Michael Cohen

Personal information
- Full name: Michael Alex Robert Cohen
- Born: 4 August 1998 (age 28) Cape Town, South Africa
- Batting: Left-handed
- Bowling: Left-arm fast-medium

Domestic team information
- 2016/17–2018/19: Western Province
- 2017/18: Cape Cobras
- 2020–2021: Derbyshire (squad no. 8)
- 2025–2026: Kent (squad no. 45)
- FC debut: 2 March 2017 Western Province v Border
- LA debut: 21 January 2018 Western Province v Northerns

Career statistics
| Competition | FC | LA | T20 |
| Matches | 27 | 10 | 12 |
| Runs scored | 218 | 25 | 22 |
| Batting average | 12.11 | 12.50 | 22.00 |
| 100s/50s | 0/0 | 0/0 | 0/0 |
| Top score | 30* | 16 | 7* |
| Balls bowled | 3,488 | 486 | 202 |
| Wickets | 74 | 10 | 9 |
| Bowling average | 30.37 | 49.20 | 32.11 |
| 5 wickets in innings | 3 | 0 | 0 |
| 10 wickets in match | 0 | 0 | 0 |
| Best bowling | 5/40 | 4/65 | 2/17 |
| Catches/stumpings | 3/– | 2/– | 0/– |
- Source: Cricinfo, 27 September 2026

= Michael Cohen (cricketer) =

French-South African cricketer

Michael Alex Robert Cohen (born 4 August 1998) is a South African-born French cricketer who played for Derbyshire before joining Kent.

==Early life==
Cohen was born on 4 August 1998 in Cape Town, South Africa. He is of French descent and holds a French passport.

==Career==
He made his first-class debut for Western Province in the 2016–17 Sunfoil 3-Day Cup on 2 March 2017. He made his Twenty20 debut for Western Province in the 2017 Africa T20 Cup on 25 August 2017. He made his List A debut for Western Province in the 2017–18 CSA Provincial One-Day Challenge on 21 January 2018.

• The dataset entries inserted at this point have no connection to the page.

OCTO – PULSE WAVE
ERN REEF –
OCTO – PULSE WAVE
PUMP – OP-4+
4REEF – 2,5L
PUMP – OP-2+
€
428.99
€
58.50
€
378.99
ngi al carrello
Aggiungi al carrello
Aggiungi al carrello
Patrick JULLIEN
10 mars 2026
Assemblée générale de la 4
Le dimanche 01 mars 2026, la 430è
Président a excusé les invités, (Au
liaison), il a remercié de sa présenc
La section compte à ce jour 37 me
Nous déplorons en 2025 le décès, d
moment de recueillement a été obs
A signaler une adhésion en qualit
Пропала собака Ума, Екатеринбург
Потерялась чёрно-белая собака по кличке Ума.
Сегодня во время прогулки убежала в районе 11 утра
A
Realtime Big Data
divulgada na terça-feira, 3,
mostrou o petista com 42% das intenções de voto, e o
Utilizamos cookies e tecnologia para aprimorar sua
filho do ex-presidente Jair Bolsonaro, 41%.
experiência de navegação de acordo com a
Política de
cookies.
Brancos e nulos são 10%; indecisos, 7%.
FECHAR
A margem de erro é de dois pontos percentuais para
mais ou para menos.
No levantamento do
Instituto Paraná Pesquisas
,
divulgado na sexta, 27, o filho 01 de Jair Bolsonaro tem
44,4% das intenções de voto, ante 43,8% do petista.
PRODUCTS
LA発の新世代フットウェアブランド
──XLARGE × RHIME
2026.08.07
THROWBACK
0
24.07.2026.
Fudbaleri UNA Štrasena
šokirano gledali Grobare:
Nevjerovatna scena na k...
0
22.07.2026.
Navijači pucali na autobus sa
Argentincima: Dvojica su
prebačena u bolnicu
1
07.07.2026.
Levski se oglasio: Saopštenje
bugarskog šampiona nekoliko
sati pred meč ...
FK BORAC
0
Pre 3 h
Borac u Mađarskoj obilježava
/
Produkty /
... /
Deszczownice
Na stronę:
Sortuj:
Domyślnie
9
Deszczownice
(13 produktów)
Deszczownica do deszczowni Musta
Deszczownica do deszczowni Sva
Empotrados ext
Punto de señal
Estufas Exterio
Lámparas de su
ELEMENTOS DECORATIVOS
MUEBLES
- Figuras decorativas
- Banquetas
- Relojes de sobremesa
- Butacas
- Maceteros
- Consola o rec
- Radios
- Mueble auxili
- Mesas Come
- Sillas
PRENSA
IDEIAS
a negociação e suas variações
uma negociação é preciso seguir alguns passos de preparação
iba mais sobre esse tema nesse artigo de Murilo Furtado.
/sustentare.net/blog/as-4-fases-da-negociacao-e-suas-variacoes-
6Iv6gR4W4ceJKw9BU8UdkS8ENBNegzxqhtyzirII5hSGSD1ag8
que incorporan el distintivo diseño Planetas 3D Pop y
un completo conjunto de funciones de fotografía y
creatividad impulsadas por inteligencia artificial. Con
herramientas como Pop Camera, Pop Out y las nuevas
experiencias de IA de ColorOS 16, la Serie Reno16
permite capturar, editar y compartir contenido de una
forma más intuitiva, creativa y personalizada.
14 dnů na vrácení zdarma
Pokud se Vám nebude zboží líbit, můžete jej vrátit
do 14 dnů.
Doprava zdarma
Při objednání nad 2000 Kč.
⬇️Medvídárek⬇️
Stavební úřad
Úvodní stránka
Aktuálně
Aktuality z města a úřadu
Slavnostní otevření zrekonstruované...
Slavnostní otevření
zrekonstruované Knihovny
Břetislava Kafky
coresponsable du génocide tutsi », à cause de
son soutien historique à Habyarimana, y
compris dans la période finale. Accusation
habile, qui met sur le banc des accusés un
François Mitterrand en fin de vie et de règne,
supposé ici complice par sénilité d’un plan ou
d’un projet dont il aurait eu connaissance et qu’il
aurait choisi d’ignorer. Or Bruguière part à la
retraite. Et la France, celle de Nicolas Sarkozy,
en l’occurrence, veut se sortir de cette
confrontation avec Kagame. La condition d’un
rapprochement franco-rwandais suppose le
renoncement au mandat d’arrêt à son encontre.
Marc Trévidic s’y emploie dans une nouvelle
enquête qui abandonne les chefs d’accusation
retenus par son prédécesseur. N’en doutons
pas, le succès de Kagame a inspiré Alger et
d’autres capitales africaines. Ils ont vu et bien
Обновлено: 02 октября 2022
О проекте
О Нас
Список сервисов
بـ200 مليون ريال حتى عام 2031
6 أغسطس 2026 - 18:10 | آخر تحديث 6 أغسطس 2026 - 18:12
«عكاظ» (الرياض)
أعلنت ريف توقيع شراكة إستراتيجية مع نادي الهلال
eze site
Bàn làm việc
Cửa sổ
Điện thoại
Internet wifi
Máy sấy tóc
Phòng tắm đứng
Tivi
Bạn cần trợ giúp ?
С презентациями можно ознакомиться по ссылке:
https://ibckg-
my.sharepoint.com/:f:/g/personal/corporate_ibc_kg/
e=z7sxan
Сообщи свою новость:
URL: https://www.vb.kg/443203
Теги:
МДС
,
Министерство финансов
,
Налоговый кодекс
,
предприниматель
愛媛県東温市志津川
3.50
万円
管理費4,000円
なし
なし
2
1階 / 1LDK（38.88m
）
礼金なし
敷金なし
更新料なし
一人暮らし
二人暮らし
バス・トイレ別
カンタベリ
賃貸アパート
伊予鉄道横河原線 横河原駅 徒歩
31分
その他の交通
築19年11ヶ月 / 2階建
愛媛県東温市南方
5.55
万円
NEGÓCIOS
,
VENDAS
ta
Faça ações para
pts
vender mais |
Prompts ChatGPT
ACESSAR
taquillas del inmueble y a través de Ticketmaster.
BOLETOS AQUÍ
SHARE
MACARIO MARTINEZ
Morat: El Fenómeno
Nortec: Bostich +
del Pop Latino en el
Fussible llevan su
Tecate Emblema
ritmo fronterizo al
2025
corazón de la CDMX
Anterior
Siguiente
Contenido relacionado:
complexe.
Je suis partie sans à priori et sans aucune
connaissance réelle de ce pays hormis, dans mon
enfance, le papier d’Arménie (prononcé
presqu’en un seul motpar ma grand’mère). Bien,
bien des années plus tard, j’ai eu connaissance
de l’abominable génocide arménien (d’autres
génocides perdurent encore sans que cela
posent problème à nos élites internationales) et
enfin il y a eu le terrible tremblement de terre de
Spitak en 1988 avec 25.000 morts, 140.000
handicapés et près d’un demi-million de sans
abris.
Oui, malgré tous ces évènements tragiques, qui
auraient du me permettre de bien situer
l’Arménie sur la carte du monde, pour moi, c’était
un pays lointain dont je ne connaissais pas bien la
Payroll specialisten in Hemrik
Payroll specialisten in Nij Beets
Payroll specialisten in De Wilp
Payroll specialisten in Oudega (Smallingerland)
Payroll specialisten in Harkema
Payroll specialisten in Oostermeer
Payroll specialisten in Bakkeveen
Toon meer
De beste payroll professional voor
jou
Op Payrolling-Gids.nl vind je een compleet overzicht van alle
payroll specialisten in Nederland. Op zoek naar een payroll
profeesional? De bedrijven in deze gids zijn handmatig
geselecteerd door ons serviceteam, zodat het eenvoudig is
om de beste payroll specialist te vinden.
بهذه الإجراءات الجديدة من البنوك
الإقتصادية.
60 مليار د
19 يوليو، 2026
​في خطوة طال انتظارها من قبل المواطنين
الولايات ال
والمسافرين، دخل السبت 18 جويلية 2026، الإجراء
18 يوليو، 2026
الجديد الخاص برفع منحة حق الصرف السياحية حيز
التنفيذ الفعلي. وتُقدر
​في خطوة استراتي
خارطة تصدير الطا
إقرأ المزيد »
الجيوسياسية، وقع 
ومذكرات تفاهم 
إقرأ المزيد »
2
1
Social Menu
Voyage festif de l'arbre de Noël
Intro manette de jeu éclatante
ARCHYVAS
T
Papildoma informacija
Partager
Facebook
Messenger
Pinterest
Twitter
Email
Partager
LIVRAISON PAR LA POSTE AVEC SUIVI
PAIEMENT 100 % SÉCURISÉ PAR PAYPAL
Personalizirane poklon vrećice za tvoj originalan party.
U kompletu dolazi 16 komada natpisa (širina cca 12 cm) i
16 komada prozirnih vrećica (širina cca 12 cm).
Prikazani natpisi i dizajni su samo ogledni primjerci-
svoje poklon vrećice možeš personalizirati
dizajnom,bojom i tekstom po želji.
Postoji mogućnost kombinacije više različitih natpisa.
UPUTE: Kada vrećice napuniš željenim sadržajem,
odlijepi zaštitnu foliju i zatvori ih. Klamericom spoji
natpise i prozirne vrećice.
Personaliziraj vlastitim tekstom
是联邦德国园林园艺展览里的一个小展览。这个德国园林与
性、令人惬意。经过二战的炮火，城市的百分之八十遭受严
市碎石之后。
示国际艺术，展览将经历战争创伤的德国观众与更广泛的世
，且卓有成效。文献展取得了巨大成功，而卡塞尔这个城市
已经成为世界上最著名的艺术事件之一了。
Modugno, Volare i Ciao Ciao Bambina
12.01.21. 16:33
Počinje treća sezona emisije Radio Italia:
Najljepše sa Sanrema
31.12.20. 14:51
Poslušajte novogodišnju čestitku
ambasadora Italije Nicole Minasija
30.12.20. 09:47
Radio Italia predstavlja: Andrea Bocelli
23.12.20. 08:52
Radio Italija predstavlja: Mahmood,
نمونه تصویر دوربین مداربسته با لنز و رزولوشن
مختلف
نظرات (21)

He was the leading wicket-taker in the 2017–18 Sunfoil 3-Day Cup for Western Province, with 26 dismissals in six matches. In September 2018, he was named in Western Province's squad for the 2018 Africa T20 Cup.

In October 2019, he was signed by Derbyshire County Cricket Club in England on a two-year deal. Cohen is not considered as an overseas player, as he qualifies for EU citizenship. He was released by Derbyshire at the end of the 2022 season.

In November 2023, he signed a two-year contract with Kent. Cohen agreed a further one-year deal with the club in January 2026.